• _Your assignment_
Every line below from the one containing "(uuid a41a024c-dba2-4a93-aaee-cf2ab51fcfd5)" through the one containing "(fill (type color) (color 255 0 242 1))" must be transcribed exactly. Omit all lines outside that stretch.

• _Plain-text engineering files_
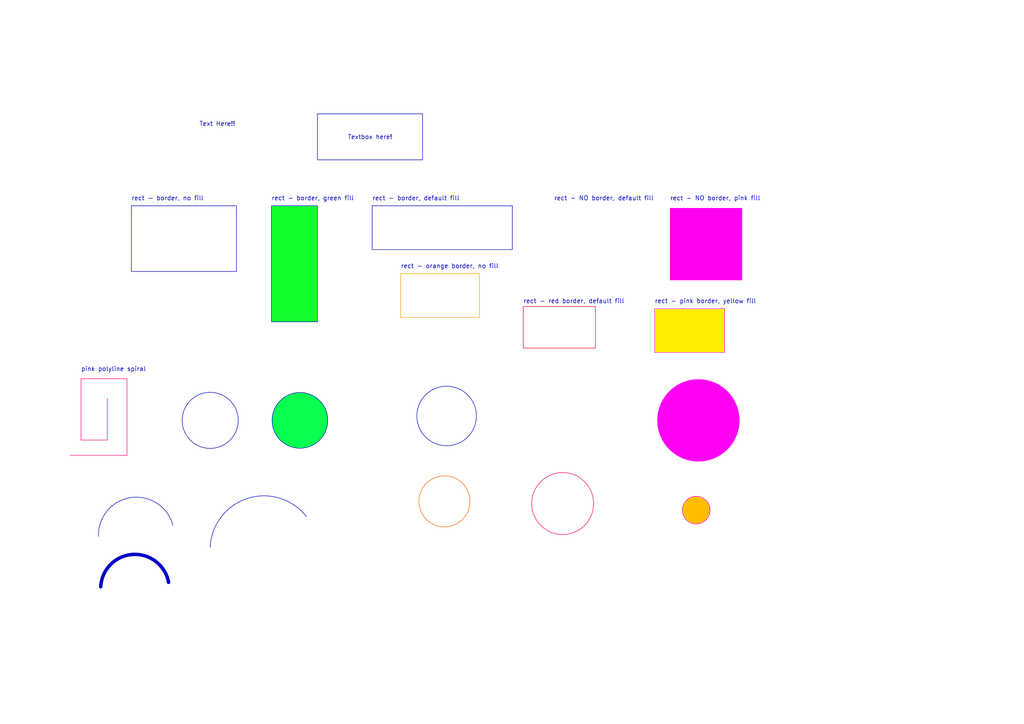
<source format=kicad_sch>
(kicad_sch (version 20230121) (generator eeschema)

  (uuid 2075023a-d9c7-41b0-9a9d-f655bcd2ee57)

  (paper "A4")

  


  (polyline (pts (xy 31.115 127.635) (xy 23.495 127.635))
    (stroke (width 0) (type default) (color 255 5 120 1))
    (uuid 03664aae-16b0-4aed-b3d3-12dbcadd1354)
  )
  (polyline (pts (xy 23.495 109.855) (xy 36.83 109.855))
    (stroke (width 0) (type default) (color 255 5 120 1))
    (uuid 322f436f-79df-4e57-81df-23a621cc62f7)
  )
  (polyline (pts (xy 23.495 127.635) (xy 23.495 109.855))
    (stroke (width 0) (type default) (color 255 5 120 1))
    (uuid 43421b0d-5c7f-4a8e-bd43-d94bea9b750b)
  )
  (polyline (pts (xy 36.83 109.855) (xy 36.83 132.08))
    (stroke (width 0) (type default) (color 255 5 120 1))
    (uuid 8649c8a5-e0ed-4ca1-8cec-724a1219d7a2)
  )
  (polyline (pts (xy 20.32 132.08) (xy 36.83 132.08))
    (stroke (width 0) (type default) (color 255 5 120 1))
    (uuid f344cb0c-7940-4c20-b592-92d113a4b660)
  )
  (polyline (pts (xy 31.115 115.57) (xy 31.115 127.635))
    (stroke (width 0) (type default) (color 255 5 120 1))
    (uuid f9445ecd-1766-42fb-aa59-d8d650671818)
  )

  (circle (center 86.995 121.92) (radius 8.0822)
    (stroke (width 0) (type default))
    (fill (type color) (color 7 255 80 1))
    (uuid 1c921465-3d95-4ede-a109-d0ae11e14032)
  )
  (rectangle (start 160.655 59.69) (end 183.515 81.28)
    (stroke (width -0.0001) (type default))
    (fill (type color) (color 0 0 0 0))
    (uuid 23d2b466-66e9-4bd9-966c-220eb93a7622)
  )
  (arc (start 60.96 158.75) (mid 71.8258 144.5489) (end 88.9 149.86)
    (stroke (width 0) (type default))
    (fill (type color) (color 0 0 0 0))
    (uuid 283284a7-7f2e-47da-bcd3-e03efcc488e4)
  )
  (rectangle (start 38.1 59.69) (end 68.58 78.74)
    (stroke (width 0) (type default))
    (fill (type none))
    (uuid 2fc2f9c7-78b6-49e8-b42f-79e444745457)
  )
  (circle (center 60.96 121.92) (radius 8.132)
    (stroke (width 0) (type default))
    (fill (type none))
    (uuid 39472731-c5aa-4fab-961f-5f86abc134b7)
  )
  (circle (center 201.93 147.955) (radius 4.0161)
    (stroke (width 0) (type default) (color 255 0 207 1))
    (fill (type color) (color 255 189 0 1))
    (uuid 42425290-ce0d-43bd-99eb-5895317f9a8c)
  )
  (circle (center 128.905 145.415) (radius 7.4053)
    (stroke (width 0) (type default) (color 255 92 0 1))
    (fill (type none))
    (uuid 52a1248b-18a9-4e84-9907-ce48f3bf80e3)
  )
  (rectangle (start 116.205 79.375) (end 139.065 92.075)
    (stroke (width 0) (type default) (color 255 162 0 1))
    (fill (type none))
    (uuid 6ab5bdeb-c5ec-4bfb-a3f4-9660e21b475b)
  )
  (rectangle (start 151.765 88.9) (end 172.72 100.965)
    (stroke (width 0) (type default) (color 255 0 24 1))
    (fill (type color) (color 0 0 0 0))
    (uuid 9cc6d591-a32e-4525-8ff8-8d69e805f612)
  )
  (rectangle (start 189.865 89.535) (end 210.185 102.235)
    (stroke (width 0) (type default) (color 255 10 254 1))
    (fill (type color) (color 255 238 0 1))
    (uuid a41a024c-dba2-4a93-aaee-cf2ab51fcfd5)
  )
  (rectangle (start 78.74 59.69) (end 92.075 93.345)
    (stroke (width 0) (type default))
    (fill (type color) (color 19 255 45 1))
    (uuid ba18cce8-9f47-4497-8490-bf0dc608c53c)
  )
  (circle (center 129.54 120.65) (radius 8.6369)
    (stroke (width 0) (type default))
    (fill (type color) (color 0 0 0 0))
    (uuid bcfc1338-578d-48ab-b05b-eee80f54f656)
  )
  (rectangle (start 194.31 60.325) (end 215.265 81.28)
    (stroke (width -0.0001) (type default))
    (fill (type color) (color 255 0 241 1))
    (uuid c5c0f3bf-b0a0-44c3-b4d6-39a905177673)
  )
  (rectangle (start 107.95 59.69) (end 148.59 72.39)
    (stroke (width 0) (type default))
    (fill (type color) (color 0 0 0 0))
    (uuid c650053c-d89d-474c-bae8-f399ef1c0bd9)
  )
  (circle (center 167.005 120.65) (radius 9.025)
    (stroke (width -0.0001) (type default))
    (fill (type color) (color 0 0 0 0))
    (uuid c7225a45-d7e1-431b-8061-449b08948646)
  )
  (circle (center 163.195 146.05) (radius 8.9803)
    (stroke (width 0) (type default) (color 255 0 93 1))
    (fill (type color) (color 0 0 0 0))
    (uuid c79ec0f4-a47e-41d2-9f39-6366a1562d18)
  )
  (circle (center 202.565 121.92) (radius 11.9306)
    (stroke (width -0.0001) (type default))
    (fill (type color) (color 255 0 242 1))
    (uuid ce0f888f-5c07-442e-9524-2443de5622dc)
  )
  (arc (start 28.575 155.575) (mid 37.9482 144.3195) (end 50.165 152.4)
    (stroke (width 0) (type default))
    (fill (type none))
    (uuid f6b38647-50c3-4784-a3cf-5b197e62f137)
  )
  (arc (start 29.21 170.18) (mid 38.4891 160.8113) (end 48.895 168.91)
    (stroke (width 1) (type default))
    (fill (type none))
    (uuid f7dad001-2672-4452-80de-a3f9414db1b8)
  )

  (text_box "Textbox here!"
    (at 92.075 33.02 0) (size 30.48 13.335)
    (stroke (width 0) (type default))
    (fill (type none))
    (effects (font (size 1.27 1.27)))
    (uuid 396d1ff8-e757-4032-90b5-645682980071)
  )

  (text "rect - pink border, yellow fill" (at 189.865 88.265 0)
    (effects (font (size 1.27 1.27)) (justify left bottom))
    (uuid 20ecdd8d-e7bd-4956-b59e-10393086ebc5)
  )
  (text "rect - border, green fill" (at 78.74 58.42 0)
    (effects (font (size 1.27 1.27)) (justify left bottom))
    (uuid 36d370fd-85ae-4ff0-9df4-71a937ca54a5)
  )
  (text "rect - border, no fill" (at 38.1 58.42 0)
    (effects (font (size 1.27 1.27)) (justify left bottom))
    (uuid 36ea660d-4022-4f4f-a2e6-63d5fd0431e2)
  )
  (text "Text Here!!" (at 57.785 36.83 0)
    (effects (font (size 1.27 1.27)) (justify left bottom))
    (uuid 40d7418f-a996-416b-b909-10ac957f964b)
  )
  (text "rect - border, default fill" (at 107.95 58.42 0)
    (effects (font (size 1.27 1.27)) (justify left bottom))
    (uuid 67927ea5-268e-4d6c-9b45-28319334cbfe)
  )
  (text "rect - red border, default fill" (at 151.765 88.265 0)
    (effects (font (size 1.27 1.27)) (justify left bottom))
    (uuid 8472b0d0-767e-41ed-ad8a-c8778de9126b)
  )
  (text "rect - orange border, no fill" (at 116.205 78.105 0)
    (effects (font (size 1.27 1.27)) (justify left bottom))
    (uuid cd8bf145-a4f0-4f3a-84b0-ee609b18ffd8)
  )
  (text "rect - NO border, pink fill" (at 194.31 58.42 0)
    (effects (font (size 1.27 1.27)) (justify left bottom))
    (uuid d005089a-ad5f-4b08-bbbb-04d584699f8c)
  )
  (text "rect - NO border, default fill" (at 160.655 58.42 0)
    (effects (font (size 1.27 1.27)) (justify left bottom))
    (uuid ebddbffb-0364-4e77-9374-40639bbc2bf8)
  )
  (text "pink polyline spiral" (at 23.495 107.95 0)
    (effects (font (size 1.27 1.27)) (justify left bottom))
    (uuid f7286eab-fad6-455c-b032-5986c09d41d0)
  )

  (sheet_instances
    (path "/" (page "1"))
  )
)

</source>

• _Solution for this problem_
    (uuid a41a024c-dba2-4a93-aaee-cf2ab51fcfd5)
  )
  (rectangle (start 78.74 59.69) (end 92.075 93.345)
    (stroke (width 0) (type default))
    (fill (type color) (color 19 255 45 1))
    (uuid ba18cce8-9f47-4497-8490-bf0dc608c53c)
  )
  (circle (center 129.54 120.65) (radius 8.6369)
    (stroke (width 0) (type default))
    (fill (type color) (color 0 0 0 0))
    (uuid bcfc1338-578d-48ab-b05b-eee80f54f656)
  )
  (rectangle (start 194.31 60.325) (end 215.265 81.28)
    (stroke (width -0.0001) (type default))
    (fill (type color) (color 255 0 241 1))
    (uuid c5c0f3bf-b0a0-44c3-b4d6-39a905177673)
  )
  (rectangle (start 107.95 59.69) (end 148.59 72.39)
    (stroke (width 0) (type default))
    (fill (type color) (color 0 0 0 0))
    (uuid c650053c-d89d-474c-bae8-f399ef1c0bd9)
  )
  (circle (center 167.005 120.65) (radius 9.025)
    (stroke (width -0.0001) (type default))
    (fill (type color) (color 0 0 0 0))
    (uuid c7225a45-d7e1-431b-8061-449b08948646)
  )
  (circle (center 163.195 146.05) (radius 8.9803)
    (stroke (width 0) (type default) (color 255 0 93 1))
    (fill (type color) (color 0 0 0 0))
    (uuid c79ec0f4-a47e-41d2-9f39-6366a1562d18)
  )
  (circle (center 202.565 121.92) (radius 11.9306)
    (stroke (width -0.0001) (type default))
    (fill (type color) (color 255 0 242 1))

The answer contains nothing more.